====== SELECTED EXTRACT

Ica and Huacachina

ihana.com - big trip - diary - peru - august 2003

Greedy pelicans

Ica seals

Rugged coastline

Landying about near the cliff edge

Tuesday 19 - Sunday 24 August

With B on his way to Iquitos, Tom and Magaly headed south to escape the clouds of Lima and find some sun. We first visited the coastal national park of Ica. I had been here before in 2001 but it had been foggy, this time the sun was out and we joined a boat trip around the rocky islands teeming with birds, seals and the odd penguin. The islands are still used by people who come and scrape up the guano (bird poo) which is one of the best fertilisers around. Afterwards we landied along the coastal desert until we arrived on top of cliffs overlooking the 'Cathedral', a natural rock arch carved by the waves with a tunnel through the cliffs beside it.

Ica, the 'Cathedral'

Its a couple of hours more to Huacachina, a desert oasis not far outside the town of Ica. The town is not particularly pretty but the oasis ten minutes outside is. There's a few hotels, restaurants and bars circling the greenish lake and imposing dunes surrounding it all.

============

■ **CHECK YOUR UNDERSTANDING**
a – Output the part of the Ica and Huacachina diary starting with "Greedy pelicans" and going on through "cliffs beside it.".
b – Rewrite the Ica and Huacachina diary paragraph that begins "With B on his way to Iquitos" as a short list that keeps its main facts.
c – Please resume the Ica and Huacachina diary after its last sentence.
None of the data is needed.

====== DATASET ENTRIES

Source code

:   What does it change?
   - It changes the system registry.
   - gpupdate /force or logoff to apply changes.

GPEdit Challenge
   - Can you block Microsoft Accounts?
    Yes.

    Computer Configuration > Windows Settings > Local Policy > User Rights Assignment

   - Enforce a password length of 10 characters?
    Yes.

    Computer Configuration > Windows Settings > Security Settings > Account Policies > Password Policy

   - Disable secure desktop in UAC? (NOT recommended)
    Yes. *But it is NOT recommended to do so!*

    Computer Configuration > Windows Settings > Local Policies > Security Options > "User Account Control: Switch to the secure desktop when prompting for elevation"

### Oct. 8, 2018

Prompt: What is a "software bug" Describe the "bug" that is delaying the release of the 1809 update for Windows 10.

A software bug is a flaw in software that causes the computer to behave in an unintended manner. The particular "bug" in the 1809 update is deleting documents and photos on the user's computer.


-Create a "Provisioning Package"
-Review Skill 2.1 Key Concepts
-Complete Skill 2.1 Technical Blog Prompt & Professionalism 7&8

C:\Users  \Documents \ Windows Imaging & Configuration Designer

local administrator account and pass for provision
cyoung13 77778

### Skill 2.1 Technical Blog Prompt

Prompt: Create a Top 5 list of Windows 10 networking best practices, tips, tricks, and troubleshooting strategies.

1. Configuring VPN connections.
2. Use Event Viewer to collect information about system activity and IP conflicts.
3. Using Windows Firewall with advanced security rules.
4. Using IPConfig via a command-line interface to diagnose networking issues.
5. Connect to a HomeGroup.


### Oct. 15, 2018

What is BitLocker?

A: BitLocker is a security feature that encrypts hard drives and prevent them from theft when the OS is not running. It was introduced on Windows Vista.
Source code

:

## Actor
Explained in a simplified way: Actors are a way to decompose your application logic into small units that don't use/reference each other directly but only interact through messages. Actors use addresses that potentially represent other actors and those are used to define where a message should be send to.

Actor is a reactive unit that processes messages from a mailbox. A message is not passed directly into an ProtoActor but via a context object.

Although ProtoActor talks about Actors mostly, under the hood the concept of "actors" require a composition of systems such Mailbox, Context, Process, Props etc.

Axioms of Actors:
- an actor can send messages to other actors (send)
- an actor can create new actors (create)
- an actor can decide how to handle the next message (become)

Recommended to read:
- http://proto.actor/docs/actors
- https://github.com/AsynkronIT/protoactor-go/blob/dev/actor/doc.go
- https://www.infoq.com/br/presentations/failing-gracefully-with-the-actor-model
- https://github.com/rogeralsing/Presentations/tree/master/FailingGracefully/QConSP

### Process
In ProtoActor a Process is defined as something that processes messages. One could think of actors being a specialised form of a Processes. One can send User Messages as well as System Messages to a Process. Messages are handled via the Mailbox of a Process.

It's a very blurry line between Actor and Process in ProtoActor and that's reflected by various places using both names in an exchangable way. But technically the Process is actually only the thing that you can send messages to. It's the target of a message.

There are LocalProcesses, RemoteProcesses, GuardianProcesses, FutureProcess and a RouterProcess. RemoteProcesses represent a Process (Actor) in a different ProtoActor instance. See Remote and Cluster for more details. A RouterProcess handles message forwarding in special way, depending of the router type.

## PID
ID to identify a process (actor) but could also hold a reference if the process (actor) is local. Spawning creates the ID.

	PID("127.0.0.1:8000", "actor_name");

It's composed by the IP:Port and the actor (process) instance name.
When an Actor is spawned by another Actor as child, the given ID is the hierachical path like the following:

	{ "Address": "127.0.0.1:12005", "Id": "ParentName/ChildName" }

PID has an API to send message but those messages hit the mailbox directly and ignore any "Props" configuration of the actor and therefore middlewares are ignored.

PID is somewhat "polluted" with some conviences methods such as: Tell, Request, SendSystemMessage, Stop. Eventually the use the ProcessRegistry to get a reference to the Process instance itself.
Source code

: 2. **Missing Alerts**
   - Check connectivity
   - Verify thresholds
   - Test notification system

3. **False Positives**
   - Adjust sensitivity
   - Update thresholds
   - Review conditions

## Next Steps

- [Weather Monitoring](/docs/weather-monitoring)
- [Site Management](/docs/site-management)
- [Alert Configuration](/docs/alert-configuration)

============

■ **ANSWERS FOR THIS EXERCISE**
a –
Greedy pelicans

Ica seals

Rugged coastline

Landying about near the cliff edge

Tuesday 19 - Sunday 24 August

With B on his way to Iquitos, Tom and Magaly headed south to escape the clouds of Lima and find some sun. We first visited the coastal national park of Ica. I had been here before in 2001 but it had been foggy, this time the sun was out and we joined a boat trip around the rocky islands teeming with birds, seals and the odd penguin. The islands are still used by people who come and scrape up the guano (bird poo) which is one of the best fertilisers around. Afterwards we landied along the coastal desert until we arrived on top of cliffs overlooking the 'Cathedral', a natural rock arch carved by the waves with a tunnel through the cliffs beside it.

b –
- With B heading to Iquitos, Tom and Magaly went south to escape Lima's clouds and find sun.
- The first stop was the coastal national park of Ica. The writer had visited in 2001 in fog, but this time it was sunny.
- A boat trip went around rocky islands teeming with birds, seals and the odd penguin.
- People still come to the islands to scrape up guano (bird poo), one of the best fertilizers around.
- Afterwards they drove along the coastal desert to the top of cliffs overlooking the 'Cathedral'. It is a natural rock arch carved by the waves, with a tunnel through the cliffs beside it.

c –
We met up with a couple of M's friends from Lima and walked up to the top of the dune-mountain to watch the stars and try and get a glimpse of Mars which is the closest to our planet it will be for a long time. The red planet was clearly visible to our right as a huge bright pinkish star and we laid back on the dune and gazed up at the myriad of celestial bodies that I'd not seen since the beaches of Brazil. The conversation turned to UFOs and, right on cue, Magaly shouted that she could see one. Of course nobody would believe her but after a few attempts of scientifically pointing it out, 'three stars left and two up from the big one up there', we all saw it. Now I've not seen a UFO since the first one in Texas that we only realised what it was when the photo came out, a huge bright light just sitting there in the sky. This one was different, a tiny gold-coloured dot buzzing about like a fly round a light bulb. It continued to do the same random movements until a bank of cloud arrived and blotted it all out. We'd been stargazing so long that Mars was now well to our left.

Buggy broken in the desert

Looking for rescue

Give up and have a fag

The following morning we went for a ride on the dunes in a buggy, the landy having failed miserably the night before to drive up the slope out of the oasis. Fortunately it had been dark and nobody noticed the embarrassment that mud tyres, three tons and 70 wheezing horsepower can cause in sand.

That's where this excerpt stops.